**Exercise directions**. Please give an exact transcription of the records shown below.

Exercise data Block Start

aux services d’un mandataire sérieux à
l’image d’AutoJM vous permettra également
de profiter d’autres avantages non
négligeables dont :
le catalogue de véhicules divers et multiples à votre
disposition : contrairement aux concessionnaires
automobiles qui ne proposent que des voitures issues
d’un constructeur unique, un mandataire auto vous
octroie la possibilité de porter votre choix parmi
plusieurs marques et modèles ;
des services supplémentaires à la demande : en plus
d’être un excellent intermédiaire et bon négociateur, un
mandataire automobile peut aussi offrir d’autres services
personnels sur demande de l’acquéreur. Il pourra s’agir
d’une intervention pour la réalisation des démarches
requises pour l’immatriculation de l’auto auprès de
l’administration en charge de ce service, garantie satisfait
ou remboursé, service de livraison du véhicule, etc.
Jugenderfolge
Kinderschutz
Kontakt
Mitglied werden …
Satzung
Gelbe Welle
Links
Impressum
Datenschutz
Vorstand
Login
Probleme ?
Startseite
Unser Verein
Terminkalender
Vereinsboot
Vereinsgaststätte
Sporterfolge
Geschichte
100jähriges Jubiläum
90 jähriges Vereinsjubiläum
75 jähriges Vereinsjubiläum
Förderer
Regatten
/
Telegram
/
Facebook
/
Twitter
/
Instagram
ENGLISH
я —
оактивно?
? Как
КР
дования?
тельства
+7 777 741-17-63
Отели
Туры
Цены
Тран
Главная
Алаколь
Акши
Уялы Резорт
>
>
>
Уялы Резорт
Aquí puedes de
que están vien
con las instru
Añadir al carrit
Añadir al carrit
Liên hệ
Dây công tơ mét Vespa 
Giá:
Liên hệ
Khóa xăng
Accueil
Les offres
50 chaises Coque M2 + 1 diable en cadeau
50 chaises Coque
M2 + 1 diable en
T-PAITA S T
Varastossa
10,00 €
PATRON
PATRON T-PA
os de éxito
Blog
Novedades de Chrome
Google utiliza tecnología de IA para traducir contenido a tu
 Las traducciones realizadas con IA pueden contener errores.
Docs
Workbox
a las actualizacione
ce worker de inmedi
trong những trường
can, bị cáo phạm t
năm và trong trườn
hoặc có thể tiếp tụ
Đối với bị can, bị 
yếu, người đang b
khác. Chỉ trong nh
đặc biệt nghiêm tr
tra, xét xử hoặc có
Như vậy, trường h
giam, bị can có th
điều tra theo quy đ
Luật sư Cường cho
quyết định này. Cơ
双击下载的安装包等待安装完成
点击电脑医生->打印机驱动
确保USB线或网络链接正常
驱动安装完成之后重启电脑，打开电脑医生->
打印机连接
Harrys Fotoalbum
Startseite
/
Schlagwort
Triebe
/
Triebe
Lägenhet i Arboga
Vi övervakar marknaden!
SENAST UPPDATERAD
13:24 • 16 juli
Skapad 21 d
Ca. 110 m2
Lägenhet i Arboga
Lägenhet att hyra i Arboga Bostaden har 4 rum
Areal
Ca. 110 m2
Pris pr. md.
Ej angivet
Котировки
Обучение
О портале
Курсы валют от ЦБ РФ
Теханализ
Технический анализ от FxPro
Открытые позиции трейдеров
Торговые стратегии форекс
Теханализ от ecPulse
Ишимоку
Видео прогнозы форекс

Exercise data Block End

**Answer to the exercise**.
aux services d’un mandataire sérieux à
l’image d’AutoJM vous permettra également
de profiter d’autres avantages non
négligeables dont :
le catalogue de véhicules divers et multiples à votre
disposition : contrairement aux concessionnaires
automobiles qui ne proposent que des voitures issues
d’un constructeur unique, un mandataire auto vous
octroie la possibilité de porter votre choix parmi
plusieurs marques et modèles ;
des services supplémentaires à la demande : en plus
d’être un excellent intermédiaire et bon négociateur, un
mandataire automobile peut aussi offrir d’autres services
personnels sur demande de l’acquéreur. Il pourra s’agir
d’une intervention pour la réalisation des démarches
requises pour l’immatriculation de l’auto auprès de
l’administration en charge de ce service, garantie satisfait
ou remboursé, service de livraison du véhicule, etc.
Jugenderfolge
Kinderschutz
Kontakt
Mitglied werden …
Satzung
Gelbe Welle
Links
Impressum
Datenschutz
Vorstand
Login
Probleme ?
Startseite
Unser Verein
Terminkalender
Vereinsboot
Vereinsgaststätte
Sporterfolge
Geschichte
100jähriges Jubiläum
90 jähriges Vereinsjubiläum
75 jähriges Vereinsjubiläum
Förderer
Regatten
/
Telegram
/
Facebook
/
Twitter
/
Instagram
ENGLISH
я —
оактивно?
? Как
КР
дования?
тельства
+7 777 741-17-63
Отели
Туры
Цены
Тран
Главная
Алаколь
Акши
Уялы Резорт
>
>
>
Уялы Резорт
Aquí puedes de
que están vien
con las instru
Añadir al carrit
Añadir al carrit
Liên hệ
Dây công tơ mét Vespa 
Giá:
Liên hệ
Khóa xăng
Accueil
Les offres
50 chaises Coque M2 + 1 diable en cadeau
50 chaises Coque
M2 + 1 diable en
T-PAITA S T
Varastossa
10,00 €
PATRON
PATRON T-PA
os de éxito
Blog
Novedades de Chrome
Google utiliza tecnología de IA para traducir contenido a tu
 Las traducciones realizadas con IA pueden contener errores.
Docs
Workbox
a las actualizacione
ce worker de inmedi
trong những trường
can, bị cáo phạm t
năm và trong trườn
hoặc có thể tiếp tụ
Đối với bị can, bị 
yếu, người đang b
khác. Chỉ trong nh
đặc biệt nghiêm tr
tra, xét xử hoặc có
Như vậy, trường h
giam, bị can có th
điều tra theo quy đ
Luật sư Cường cho
quyết định này. Cơ
双击下载的安装包等待安装完成
点击电脑医生->打印机驱动
确保USB线或网络链接正常
驱动安装完成之后重启电脑，打开电脑医生->
打印机连接
Harrys Fotoalbum
Startseite
/
Schlagwort
Triebe
/
Triebe
Lägenhet i Arboga
Vi övervakar marknaden!
SENAST UPPDATERAD
13:24 • 16 juli
Skapad 21 d
Ca. 110 m2
Lägenhet i Arboga
Lägenhet att hyra i Arboga Bostaden har 4 rum
Areal
Ca. 110 m2
Pris pr. md.
Ej angivet
Котировки
Обучение
О портале
Курсы валют от ЦБ РФ
Теханализ
Технический анализ от FxPro
Открытые позиции трейдеров
Торговые стратегии форекс
Теханализ от ecPulse
Ишимоку
Видео прогнозы форекс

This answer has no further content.